Sin embargo, muchos líderes empresarios reconocen que no hay demasiadas alternativas al mercado de consumo más grande del mundo. Eric Zheng, directivo de la Cámara de Comercio Estadounidense en Shangai, aseguró que numerosas corporaciones norteamericanas, entre ellas Disney y Tesla, la empresa fabricante de autos eléctricos de Elon Musk, están comprometidas a estar “en China, para China”.
No hace falta explicar la relevancia decisiva que tiene China en la economía global, pero Taiwán dista de ser insignificante. Una pequeña isla con 23 millones de habitantes es la trigésimo segunda potencia económica por su producto bruto interno. Su ingreso por habitante es de 34.000 dólares contra 12.300 de China. Tiene además una importancia cualitativa en el orden tecnológico: la mitad de los semiconductores del mundo se producen en Taiwán. Es un activo electrónico vital para el funcionamiento de todos los sectores de la economía de la información, desde automóviles hasta computadoras y teléfonos celulares.

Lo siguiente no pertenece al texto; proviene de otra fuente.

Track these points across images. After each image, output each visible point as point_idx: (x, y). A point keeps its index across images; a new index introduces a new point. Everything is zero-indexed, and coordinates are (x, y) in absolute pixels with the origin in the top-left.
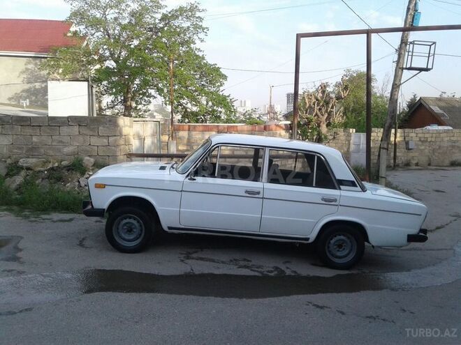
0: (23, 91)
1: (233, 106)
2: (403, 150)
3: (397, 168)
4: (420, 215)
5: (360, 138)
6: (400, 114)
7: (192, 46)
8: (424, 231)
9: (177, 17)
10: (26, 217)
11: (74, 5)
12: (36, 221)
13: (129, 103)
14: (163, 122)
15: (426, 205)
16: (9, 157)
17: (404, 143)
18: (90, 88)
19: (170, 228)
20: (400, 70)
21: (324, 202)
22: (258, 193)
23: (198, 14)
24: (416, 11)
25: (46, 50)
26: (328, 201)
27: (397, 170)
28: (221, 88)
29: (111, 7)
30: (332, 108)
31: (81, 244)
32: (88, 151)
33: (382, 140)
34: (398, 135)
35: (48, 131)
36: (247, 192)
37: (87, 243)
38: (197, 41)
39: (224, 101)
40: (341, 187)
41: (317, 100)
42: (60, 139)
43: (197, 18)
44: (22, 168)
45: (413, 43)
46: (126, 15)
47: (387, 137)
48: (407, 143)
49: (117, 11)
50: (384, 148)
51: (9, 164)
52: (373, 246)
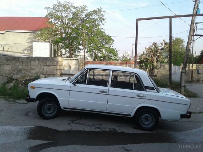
0: (28, 47)
1: (117, 53)
2: (196, 74)
3: (193, 82)
4: (187, 105)
5: (175, 68)
6: (196, 57)
7: (99, 27)
8: (190, 113)
9: (93, 15)
10: (9, 101)
11: (49, 10)
12: (13, 103)
13: (71, 52)
14: (80, 60)
15: (190, 100)
16: (10, 75)
17: (196, 70)
18: (51, 45)
19: (64, 108)
20: (191, 36)
21: (138, 97)
22: (106, 92)
23: (102, 13)
24: (198, 8)
25: (37, 30)
26: (140, 97)
27: (193, 83)
28: (112, 46)
29: (64, 11)
30: (159, 54)
31: (26, 115)
32: (42, 72)
33: (182, 69)
34: (194, 67)
35: (26, 63)
36: (100, 92)
37: (29, 114)
38: (102, 25)
39: (113, 51)
40: (147, 90)
41: (152, 50)
42: (31, 67)
43: (101, 15)
44: (13, 80)
45: (197, 23)
46: (71, 14)
47: (185, 68)
48: (198, 71)
49: (66, 12)
50: (183, 73)
51: (9, 78)
52: (163, 120)
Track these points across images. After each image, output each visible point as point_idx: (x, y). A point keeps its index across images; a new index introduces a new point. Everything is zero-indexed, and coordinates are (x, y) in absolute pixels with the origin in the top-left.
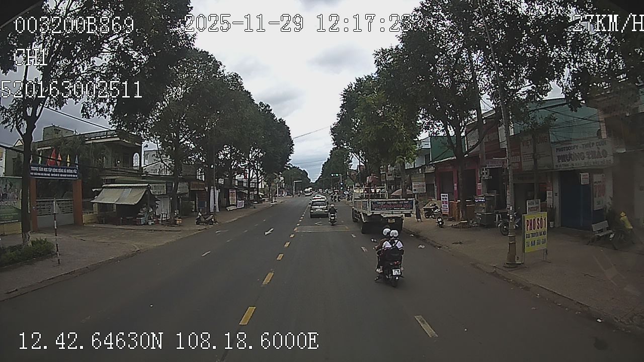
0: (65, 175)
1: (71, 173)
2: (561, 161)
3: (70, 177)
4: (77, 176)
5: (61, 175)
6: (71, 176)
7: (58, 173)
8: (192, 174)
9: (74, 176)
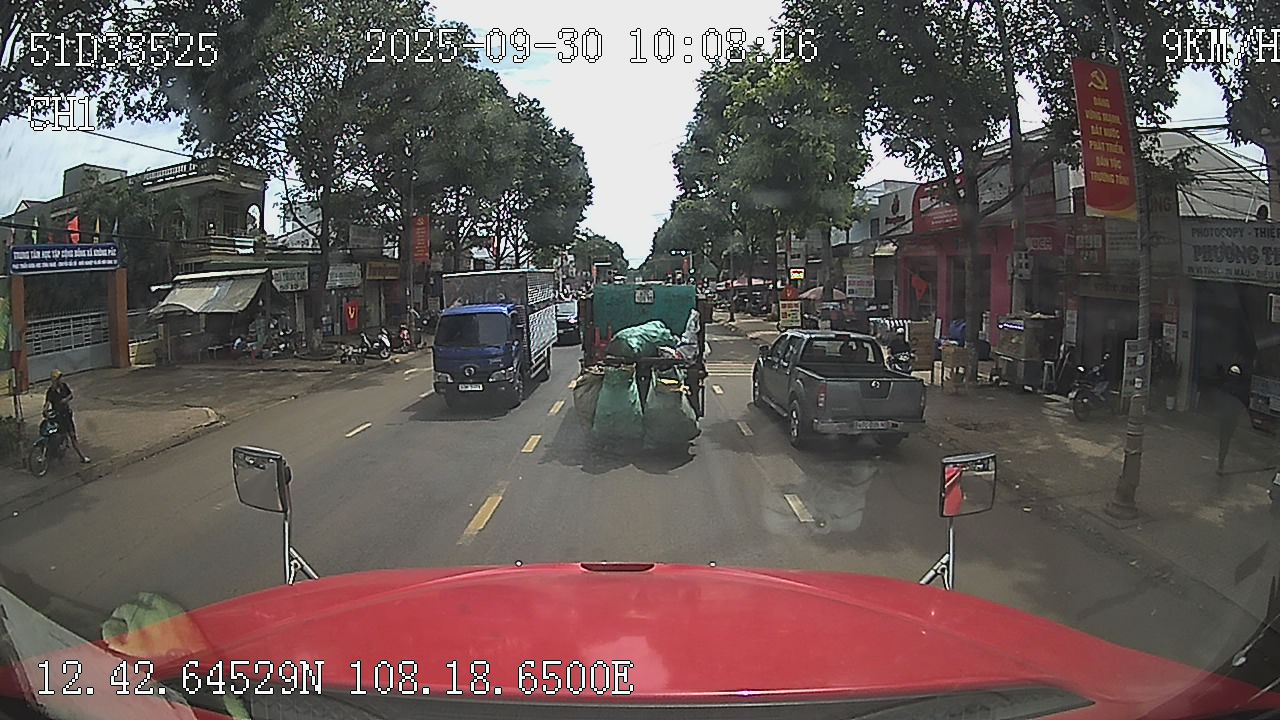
0: (90, 263)
1: (103, 256)
2: (1200, 258)
3: (102, 266)
4: (116, 262)
5: (81, 263)
6: (104, 262)
7: (74, 259)
8: (372, 246)
9: (110, 262)
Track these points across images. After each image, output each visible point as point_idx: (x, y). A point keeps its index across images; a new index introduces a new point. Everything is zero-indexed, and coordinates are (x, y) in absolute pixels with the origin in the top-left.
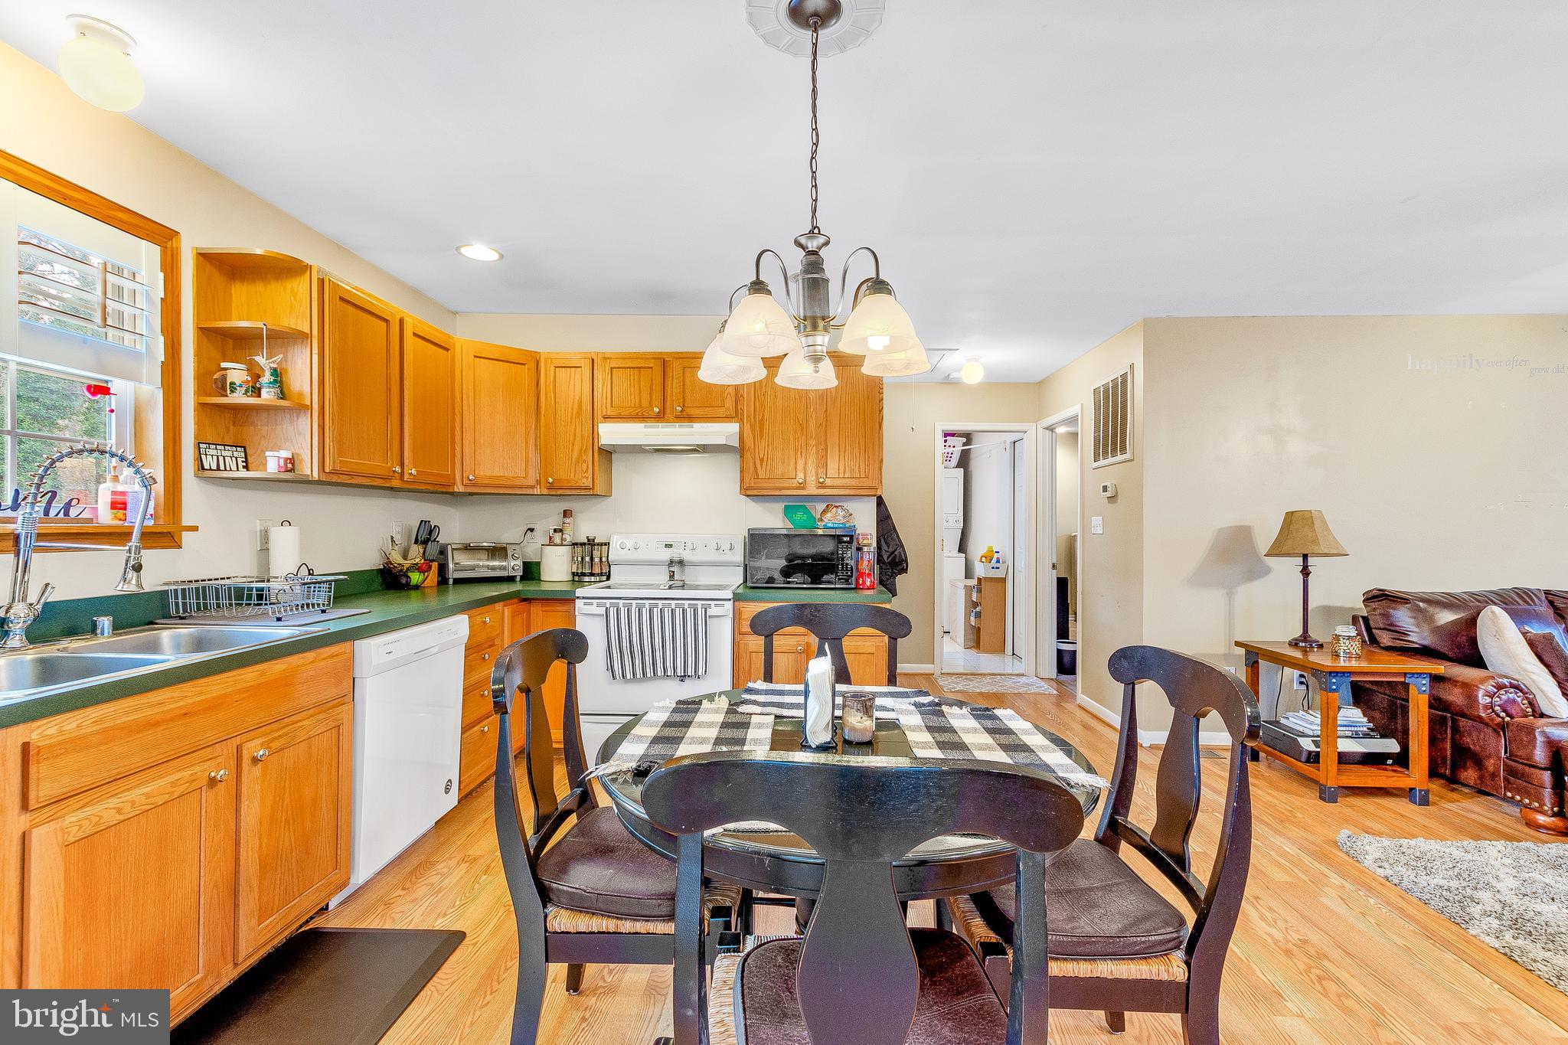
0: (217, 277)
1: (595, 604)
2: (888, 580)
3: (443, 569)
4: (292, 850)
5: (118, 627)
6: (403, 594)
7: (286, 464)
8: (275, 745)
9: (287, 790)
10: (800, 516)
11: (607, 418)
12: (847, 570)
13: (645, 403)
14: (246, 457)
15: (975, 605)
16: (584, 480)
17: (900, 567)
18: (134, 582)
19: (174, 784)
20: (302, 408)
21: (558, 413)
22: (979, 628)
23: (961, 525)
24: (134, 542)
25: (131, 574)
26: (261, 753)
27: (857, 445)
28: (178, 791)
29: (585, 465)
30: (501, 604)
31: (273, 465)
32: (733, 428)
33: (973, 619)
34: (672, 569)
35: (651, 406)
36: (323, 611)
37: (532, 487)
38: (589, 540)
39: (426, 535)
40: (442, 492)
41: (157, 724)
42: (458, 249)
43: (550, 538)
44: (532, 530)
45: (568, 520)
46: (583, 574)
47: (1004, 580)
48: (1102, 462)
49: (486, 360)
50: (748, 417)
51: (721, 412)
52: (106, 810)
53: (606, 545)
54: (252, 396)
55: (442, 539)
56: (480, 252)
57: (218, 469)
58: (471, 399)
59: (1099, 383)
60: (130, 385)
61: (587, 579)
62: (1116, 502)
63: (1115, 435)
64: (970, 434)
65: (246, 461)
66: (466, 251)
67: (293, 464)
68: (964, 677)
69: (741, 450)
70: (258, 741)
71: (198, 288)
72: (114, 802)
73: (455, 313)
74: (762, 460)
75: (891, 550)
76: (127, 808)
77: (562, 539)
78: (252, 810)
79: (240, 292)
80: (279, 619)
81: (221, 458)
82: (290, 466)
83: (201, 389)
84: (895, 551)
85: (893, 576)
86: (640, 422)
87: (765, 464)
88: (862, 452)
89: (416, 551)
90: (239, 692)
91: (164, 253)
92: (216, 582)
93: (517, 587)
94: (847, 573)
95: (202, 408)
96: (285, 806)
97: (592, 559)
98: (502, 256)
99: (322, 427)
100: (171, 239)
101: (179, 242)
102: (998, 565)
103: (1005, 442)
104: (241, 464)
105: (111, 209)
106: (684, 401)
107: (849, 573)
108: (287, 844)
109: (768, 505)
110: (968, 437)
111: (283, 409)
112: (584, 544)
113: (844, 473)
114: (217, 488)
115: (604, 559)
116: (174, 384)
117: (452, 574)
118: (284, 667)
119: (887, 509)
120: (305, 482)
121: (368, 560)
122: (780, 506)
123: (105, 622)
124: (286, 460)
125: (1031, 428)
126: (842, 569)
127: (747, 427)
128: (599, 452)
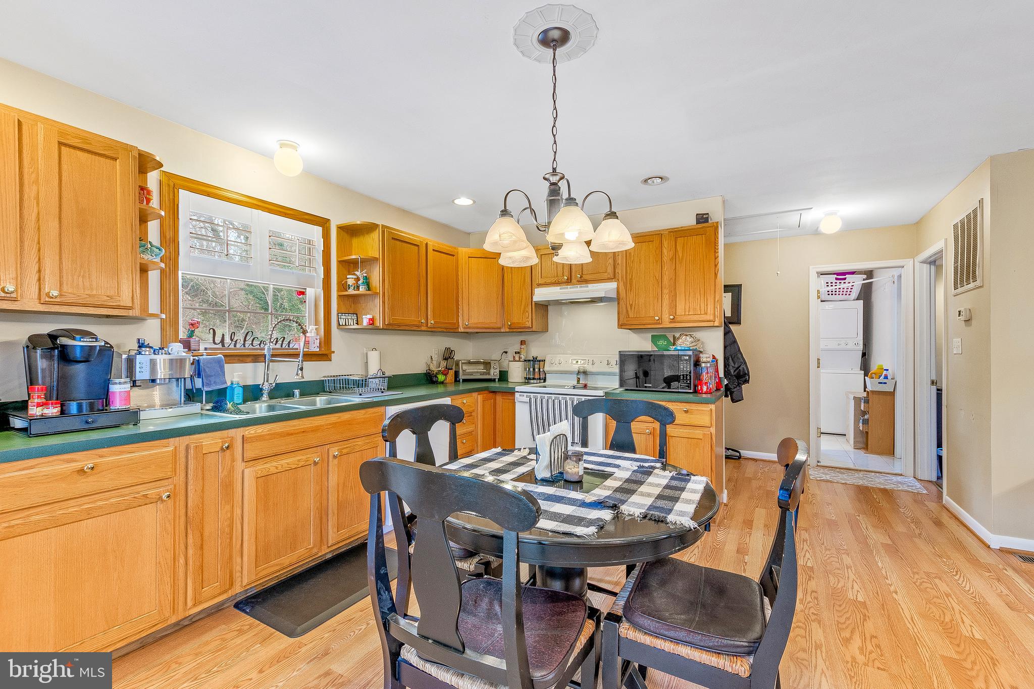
0: (346, 236)
1: (525, 396)
2: (735, 388)
3: (457, 374)
4: (354, 501)
5: (302, 395)
6: (434, 386)
7: (369, 321)
8: (345, 451)
9: (351, 473)
10: (661, 343)
11: (539, 285)
12: (686, 379)
13: (560, 273)
14: (357, 319)
15: (864, 413)
16: (527, 323)
17: (744, 379)
18: (300, 375)
19: (299, 461)
20: (377, 294)
21: (514, 284)
22: (867, 433)
23: (861, 347)
24: (300, 359)
25: (300, 372)
26: (337, 453)
27: (698, 291)
28: (301, 464)
29: (527, 314)
30: (476, 393)
31: (365, 321)
32: (613, 285)
33: (861, 424)
34: (579, 376)
35: (564, 276)
36: (382, 392)
37: (500, 328)
38: (533, 358)
39: (448, 355)
40: (452, 331)
41: (292, 434)
42: (453, 201)
43: (514, 357)
44: (506, 352)
45: (523, 347)
46: (529, 379)
47: (892, 394)
48: (960, 290)
49: (474, 259)
50: (622, 277)
51: (606, 276)
52: (271, 466)
53: (542, 361)
54: (356, 290)
55: (456, 358)
56: (464, 201)
57: (346, 325)
58: (467, 281)
59: (957, 220)
60: (313, 290)
61: (532, 381)
62: (970, 325)
63: (968, 266)
64: (872, 271)
65: (357, 321)
66: (457, 202)
67: (373, 321)
68: (838, 470)
69: (618, 299)
70: (337, 448)
71: (338, 243)
72: (275, 464)
73: (469, 234)
74: (631, 305)
75: (736, 366)
76: (280, 467)
77: (520, 358)
78: (333, 479)
79: (355, 241)
80: (361, 395)
81: (347, 320)
82: (371, 322)
83: (339, 290)
84: (739, 367)
85: (739, 385)
86: (557, 286)
87: (633, 308)
88: (702, 296)
89: (444, 364)
90: (327, 425)
91: (323, 230)
92: (345, 377)
93: (497, 385)
94: (687, 381)
95: (340, 297)
96: (350, 480)
97: (534, 369)
98: (474, 202)
99: (384, 302)
100: (326, 223)
101: (330, 224)
102: (885, 381)
103: (893, 276)
104: (355, 322)
105: (303, 215)
106: (582, 271)
107: (688, 382)
108: (351, 498)
109: (643, 335)
110: (870, 274)
111: (369, 295)
112: (530, 361)
113: (689, 311)
114: (348, 334)
115: (541, 370)
116: (328, 287)
117: (462, 377)
118: (349, 416)
119: (734, 336)
120: (378, 329)
121: (419, 368)
122: (649, 335)
123: (297, 392)
124: (370, 319)
125: (909, 263)
126: (683, 379)
127: (621, 284)
128: (535, 306)
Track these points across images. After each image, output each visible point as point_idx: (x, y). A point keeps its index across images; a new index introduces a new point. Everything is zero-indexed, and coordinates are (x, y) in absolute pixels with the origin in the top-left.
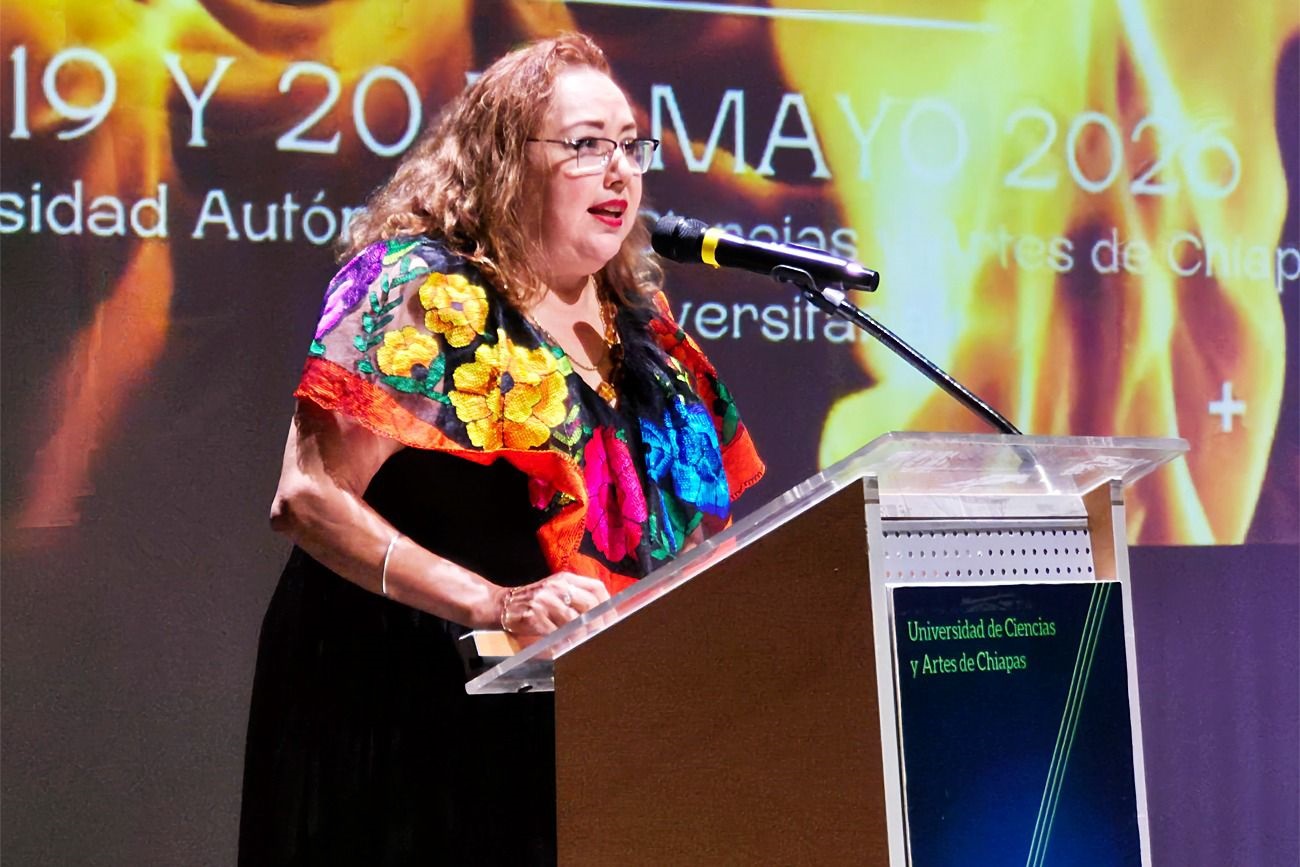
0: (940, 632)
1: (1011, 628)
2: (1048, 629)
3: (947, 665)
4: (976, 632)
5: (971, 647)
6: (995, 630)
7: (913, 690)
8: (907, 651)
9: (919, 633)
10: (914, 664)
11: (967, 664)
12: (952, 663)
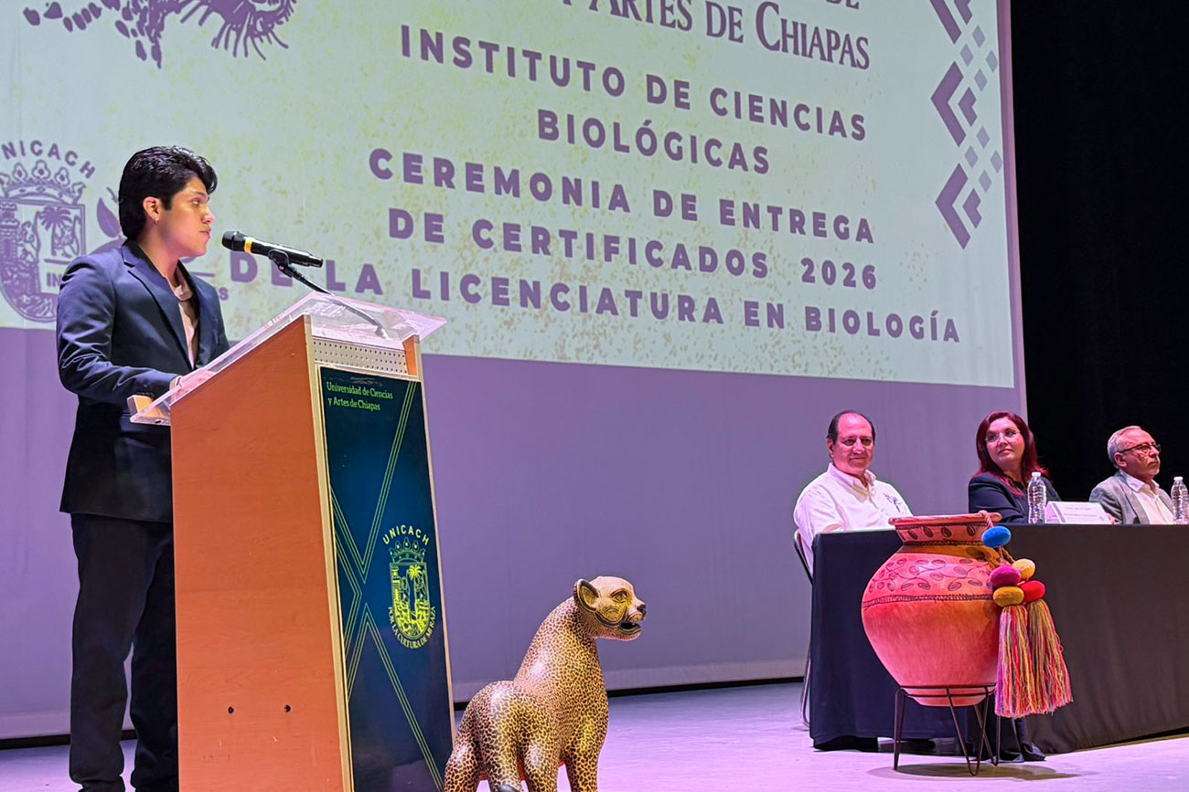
0: (342, 389)
1: (373, 393)
2: (390, 396)
3: (345, 403)
4: (358, 392)
5: (356, 398)
6: (366, 392)
7: (330, 412)
8: (327, 394)
9: (332, 387)
10: (330, 400)
11: (354, 405)
12: (347, 402)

Ambas economías presentan también un elevado grado de interpenetración. Cuando en 1979 Deng Xiaoping inició la apertura económica del régimen comunista, las primeras inversiones extranjeras fueron taiwanesas. Muchas compañías chinas fueron fundadas y son dirigidas por taiwaneses. Hay un millón de taiwaneses trabajando en China continental. Según el gobierno de Taiwán las inversiones en China continental en los últimos treinta años alcanzaron los 194.000 millones de dólares.
Esa interdependencia explica que la mayoría de la población de Taiwán prefiera eludir la opción entre la integración a China o la proclamación de la independencia y prefiera mantener el actual status autonómico pero sin confrontar con Beijing. Una lección de la historia política mundial indica que no todos los conflictos tienen solución. No se trata entonces de resolverlos sino de encauzarlos para que no pasen a mayores. Lo de Taiwán está en esa categoría. En estos casos, la sabiduría de los líderes políticos reside en lograr que nunca pase nada.